Comparison of Parameter Effects
The table below summarizes how each parameter appears in the Hall voltage expression and how changing it (with all other variables fixed) affects the magnitude of VH.
| Parameter | Symbol | Role in VH | Effect if parameter increases |
|---|---|---|---|
| Current | I | Numerator: VH &propto I | Hall voltage increases linearly with current. |
| Magnetic field | B | Numerator: VH &propto B | Hall voltage increases linearly with magnetic field strength. |
| Carrier density | n | Denominator: VH &propto 1 / n | Hall voltage decreases as carrier density increases. |
| Charge magnitude | q | Denominator: VH &propto 1 / q | For fixed current, larger |q| lowers the Hall voltage. |
| Thickness | t | Denominator: VH &propto 1 / t | Thicker samples produce smaller Hall voltages. |
Note that the sign of the Hall voltage depends on the sign of the charge carriers and the orientation of the magnetic field and current.

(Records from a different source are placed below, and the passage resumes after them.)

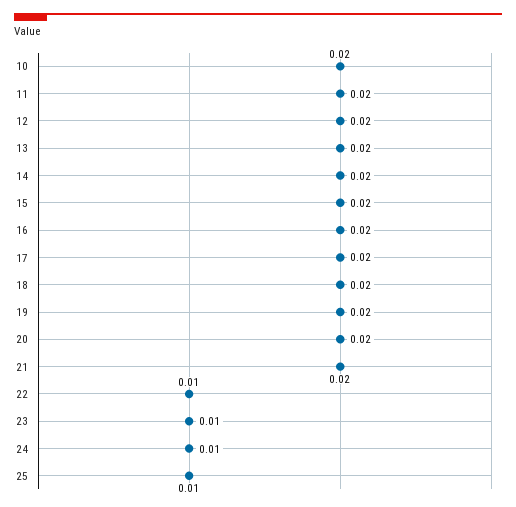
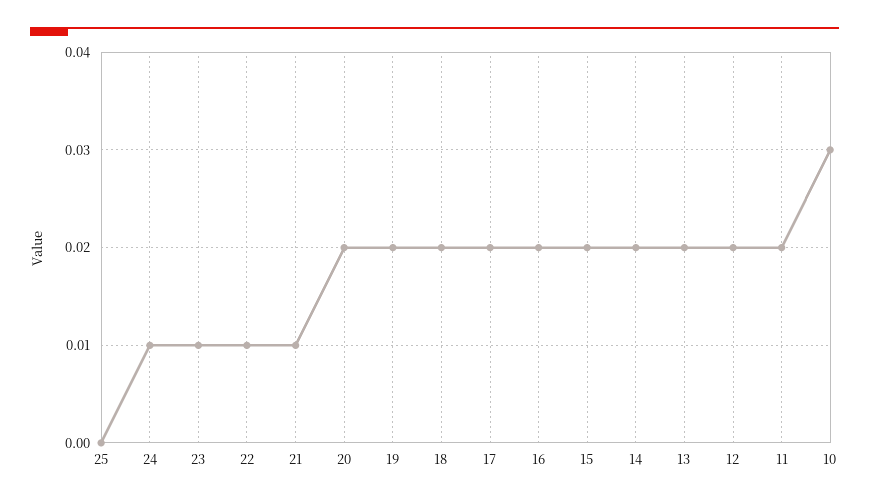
  {
-   "10": 0.02,
+   "10": 0.03,
    "11": 0.02,
    "12": 0.02,
    "13": 0.02,
    "14": 0.02,
    "15": 0.02,
    "16": 0.02,
    "17": 0.02,
    "18": 0.02,
    "19": 0.02,
    "20": 0.02,
-   "21": 0.02,
+   "21": 0.01,
    "22": 0.01,
    "23": 0.01,
    "24": 0.01,
-   "25": 0.01
+   "25": 0
  }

The calculator uses the magnitude of the charge |q|; changing the sign of q would simply flip the sign of VH in a real experiment.
Assumptions and Limitations
The Hall effect relation used here is an idealized model. When you apply the calculator to real materials or devices, keep these assumptions and limitations in mind:
- Uniform magnetic field: The formula assumes that B is uniform across the entire cross section of the sample. In fringe fields or near magnets with strong gradients, the actual Hall voltage may differ.
- Single carrier type: The expression VH = I B / (n q t) assumes that conduction is dominated by a single type of charge carrier (electrons or holes). Many real materials, especially at intermediate temperatures, have mixed conduction that modifies the effective Hall response.
- Simple geometry: The calculator treats the sample as a rectangular bar with well-defined thickness and current distribution. Thin films with complex geometries, patterned Hall plates, or devices with guard rings require geometry factors or numerical modeling.
- Steady-state current: Transient effects and high-frequency operation are ignored. The model is most accurate for DC or slowly varying currents.
- Linear material response: It is assumed that material properties such as carrier density and mobility do not change with applied field or current in the range considered. Strong heating or very high fields can invalidate this.
- SI units only: All entries and results are in SI. If you work in cm, gauss, or other units, convert to meters and tesla before using the calculator.
Because of these simplifications, measured Hall voltages in real devices may contain calibration factors or systematic offsets. Use the calculator for estimates, cross-checks, and conceptual understanding rather than as a substitute for careful calibration.